Assigned task
Exact repetition, please: start with the line where "relativo al widget." appears and stop after the final line of the records.

Top of Information supplied

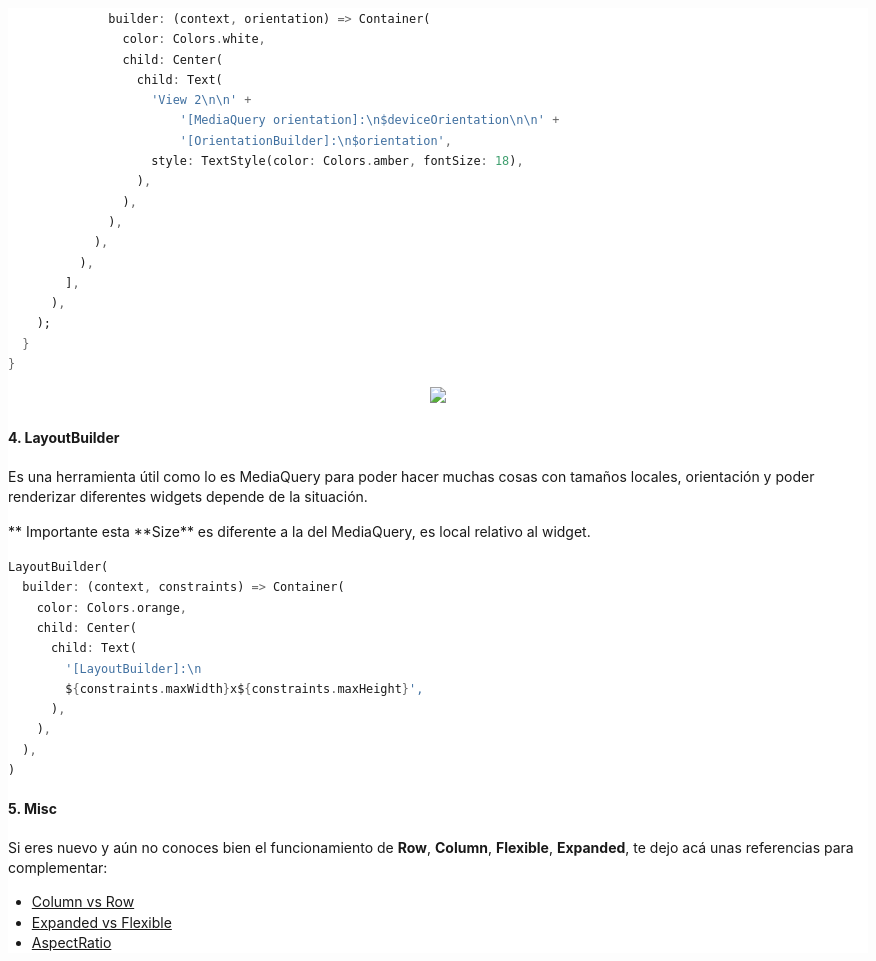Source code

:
 ```dart
              builder: (context, orientation) => Container(
                color: Colors.white,
                child: Center(
                  child: Text(
                    'View 2\n\n' +
                        '[MediaQuery orientation]:\n$deviceOrientation\n\n' +
                        '[OrientationBuilder]:\n$orientation',
                    style: TextStyle(color: Colors.amber, fontSize: 18),
                  ),
                ),
              ),
            ),
          ),
        ],
      ),
    );
  }
}
```

<p align="center" width="100%">

<img src="https://i.imgur.com/TCpDBv3.png" width="250" />
</p>

#### 4. LayoutBuilder

Es una herramienta útil como lo es MediaQuery para poder hacer muchas cosas con tamaños locales, orientación y poder renderizar diferentes widgets depende de la situación.

** Importante esta **Size\*\* es diferente a la del MediaQuery, es local relativo al widget.

```dart
LayoutBuilder(
  builder: (context, constraints) => Container(
    color: Colors.orange,
    child: Center(
      child: Text(
        '[LayoutBuilder]:\n
        ${constraints.maxWidth}x${constraints.maxHeight}',
      ),
    ),
  ),
)
```

#### 5. Misc

Si eres nuevo y aún no conoces bien el funcionamiento de **Row**, **Column**, **Flexible**, **Expanded**, te dejo acá unas referencias para complementar:

- [Column vs Row][columnvsrow]
- [Expanded vs Flexible][expandedvsflexible]
- [AspectRatio][aspectratio]


[//]: #Ref
[figma-ref]: https://www.figma.com/community/file/1120470173523939363
[github]: /static/images/flutter-web/ui_dashboard.png
[columnvsrow]: https://medium.com/jlouage/flutter-row-column-cheat-sheet-78c38d242041
[expandedvsflexible]: https://itnext.io/flutter-responsive-apps-flexible-vs-expanded-ff8cc92b468f
[aspectratio]: https://api.flutter.dev/flutter/widgets/AspectRatio-class.html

Bottom of Information supplied

Result
** Importante esta **Size\*\* es diferente a la del MediaQuery, es local relativo al widget.

```dart
LayoutBuilder(
  builder: (context, constraints) => Container(
    color: Colors.orange,
    child: Center(
      child: Text(
        '[LayoutBuilder]:\n
        ${constraints.maxWidth}x${constraints.maxHeight}',
      ),
    ),
  ),
)
```

#### 5. Misc

Si eres nuevo y aún no conoces bien el funcionamiento de **Row**, **Column**, **Flexible**, **Expanded**, te dejo acá unas referencias para complementar:

- [Column vs Row][columnvsrow]
- [Expanded vs Flexible][expandedvsflexible]
- [AspectRatio][aspectratio]


[//]: #Ref
[figma-ref]: https://www.figma.com/community/file/1120470173523939363
[github]: /static/images/flutter-web/ui_dashboard.png
[columnvsrow]: https://medium.com/jlouage/flutter-row-column-cheat-sheet-78c38d242041
[expandedvsflexible]: https://itnext.io/flutter-responsive-apps-flexible-vs-expanded-ff8cc92b468f
[aspectratio]: https://api.flutter.dev/flutter/widgets/AspectRatio-class.html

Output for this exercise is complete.